If shareholders fail to comply with the terms, subordinated loans will be converted into equity, he said.

‘In Reality’

“We need to have a financial sector freed of the problems of the past, not just on paper but in reality,” Akishev said. That means “recapitalization and an actual writedown of losses.”

Once described as a “world champion” in the concentration of non-performing loans, Kazakhstan is still digging out from under the financial ruins of the 2007-2009 economic crisis. The authorities had to tap $10 billion from the nation’s oil fund to bail out banks, which later restructured about $20 billion of debt. Bad loans still accounted for as much as a third of the total last year, according to S&P Global Ratings.

After supporting Kazkommertsbank’s liquidity with an emergency facility last year, the regulator recently lent 150 billion tenge to Bank RBK and 80 billion tenge to Qazaq Bank, which had announced plans to merge, according to Akishev.
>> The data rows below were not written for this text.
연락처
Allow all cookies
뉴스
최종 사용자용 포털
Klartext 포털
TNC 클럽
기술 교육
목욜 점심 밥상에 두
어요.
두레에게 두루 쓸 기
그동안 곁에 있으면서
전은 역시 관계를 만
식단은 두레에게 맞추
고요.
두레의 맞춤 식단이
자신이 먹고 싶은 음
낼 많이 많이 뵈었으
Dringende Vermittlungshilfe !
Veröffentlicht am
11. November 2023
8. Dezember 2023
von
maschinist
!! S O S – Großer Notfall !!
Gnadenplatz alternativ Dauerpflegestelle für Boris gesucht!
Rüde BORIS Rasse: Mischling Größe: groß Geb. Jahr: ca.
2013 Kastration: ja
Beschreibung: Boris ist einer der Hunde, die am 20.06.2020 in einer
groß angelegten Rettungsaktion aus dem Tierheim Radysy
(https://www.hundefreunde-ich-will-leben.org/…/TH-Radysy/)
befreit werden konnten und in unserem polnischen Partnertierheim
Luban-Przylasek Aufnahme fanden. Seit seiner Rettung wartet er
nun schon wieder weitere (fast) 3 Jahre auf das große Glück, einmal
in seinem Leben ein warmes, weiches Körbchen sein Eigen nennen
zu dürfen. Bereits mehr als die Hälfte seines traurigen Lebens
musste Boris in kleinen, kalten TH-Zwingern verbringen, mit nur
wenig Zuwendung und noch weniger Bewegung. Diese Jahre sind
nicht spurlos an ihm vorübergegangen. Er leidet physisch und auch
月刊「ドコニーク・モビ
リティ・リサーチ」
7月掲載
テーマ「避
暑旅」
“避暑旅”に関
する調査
This month, Bank RBK and Qazaq Bank will need to pay back 63 billion tenge and 60 billion tenge, respectively, in “special” short-term credit, he said.

More Competition

The clock is ticking for Kazakh banks as the nation prepares to allow greater access to foreign lenders from 2020 as part of its commitments to the World Trade Organization, Akishev said. In addition, growing integration among some former Soviet states as part of the Russia-led Eurasian Economic Union will put an additional squeeze on the Kazakh industry.

“The faster we create a competitive sector, the more confidence we’ll have in ensuring the presence of domestic capital.”

Meanwhile, Kazakhstan wants to kick-start the economy after growth in the world’s top miner of uranium and the biggest energy exporter in central Asia reached just 1 percent last year. President Nursultan Nazarbayev has demanded a return to annual gains of 5 percent in gross domestic product over the following decade.

Lending needs to increase at a pace no slower than nominal growth of the economy, Akishev said, adding that Kazakhstan must deliver on goals sets by the president.

“He said lending to the economy must be restored, and we responded -- Yes, sir!” he said. “But I’m a proponent of executing this order primarily by way of creating a sustainable funding base, a sustainable sector.”